-- JOB --
Repeat word for word the text from the start of the material through the line containing "The main risk", including both ends. Leave the pictures out of your answer.

-------- PROVIDED INFORMATION

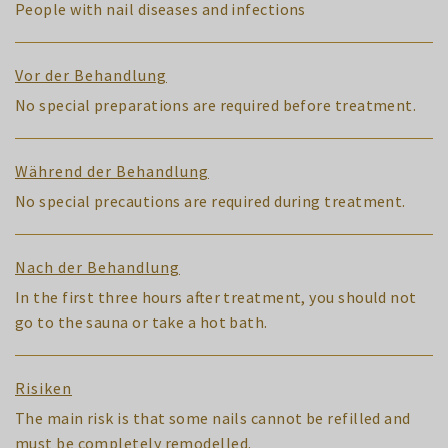
People with nail diseases and infections
Vor der Behandlung
No special preparations are required before treatment.
Während der Behandlung
No special precautions are required during treatment.
Nach der Behandlung
In the first three hours after treatment, you should not
go to the sauna or take a hot bath.
Risiken
The main risk is that some nails cannot be refilled and
must be completely remodelled.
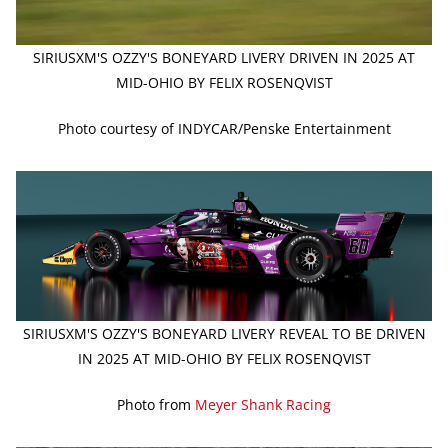
SIRIUSXM'S OZZY'S BONEYARD LIVERY DRIVEN IN 2025 AT
MID-OHIO BY FELIX ROSENQVIST
Photo courtesy of INDYCAR/Penske Entertainment
SIRIUSXM'S OZZY'S BONEYARD LIVERY REVEAL TO BE DRIVEN
IN 2025 AT MID-OHIO BY FELIX ROSENQVIST
Photo from
Meyer Shank Racing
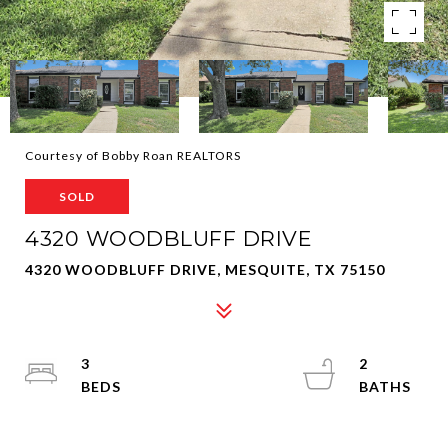
Courtesy of Bobby Roan REALTORS
SOLD
4320 WOODBLUFF DRIVE
4320 WOODBLUFF DRIVE, MESQUITE, TX 75150
3
2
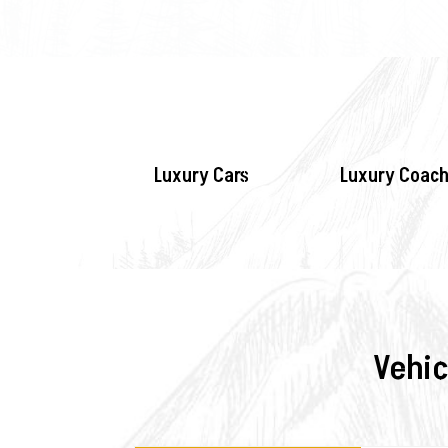
Luxury Cars
Luxury Coach
Vehic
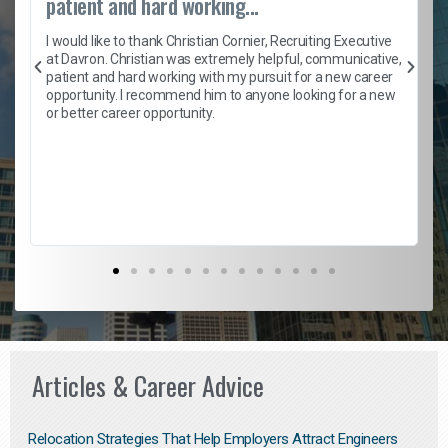
patient and hard working...
h
I would like to thank Christian Cornier, Recruiting Executive
t
at Davron. Christian was extremely helpful, communicative,
patient and hard working with my pursuit for a new career
opportunity. I recommend him to anyone looking for a new
b
or better career opportunity.
Articles & Career Advice
Relocation Strategies That Help Employers Attract Engineers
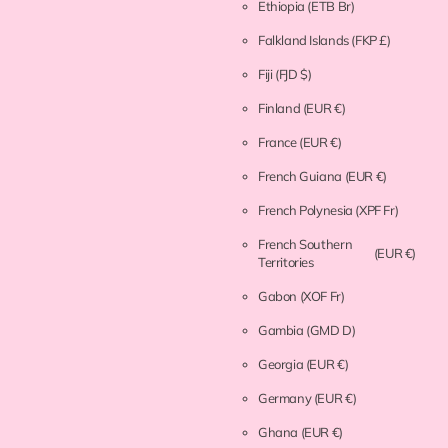
Ethiopia
(ETB Br)
Falkland Islands
(FKP £)
Fiji
(FJD $)
Finland
(EUR €)
France
(EUR €)
French Guiana
(EUR €)
French Polynesia
(XPF Fr)
French Southern
(EUR €)
Territories
Gabon
(XOF Fr)
Gambia
(GMD D)
Georgia
(EUR €)
Germany
(EUR €)
Ghana
(EUR €)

----------------

-- ANSWER TO THIS TASK --
People with nail diseases and infections
Vor der Behandlung
No special preparations are required before treatment.
Während der Behandlung
No special precautions are required during treatment.
Nach der Behandlung
In the first three hours after treatment, you should not
go to the sauna or take a hot bath.
Risiken
The main risk is that some nails cannot be refilled and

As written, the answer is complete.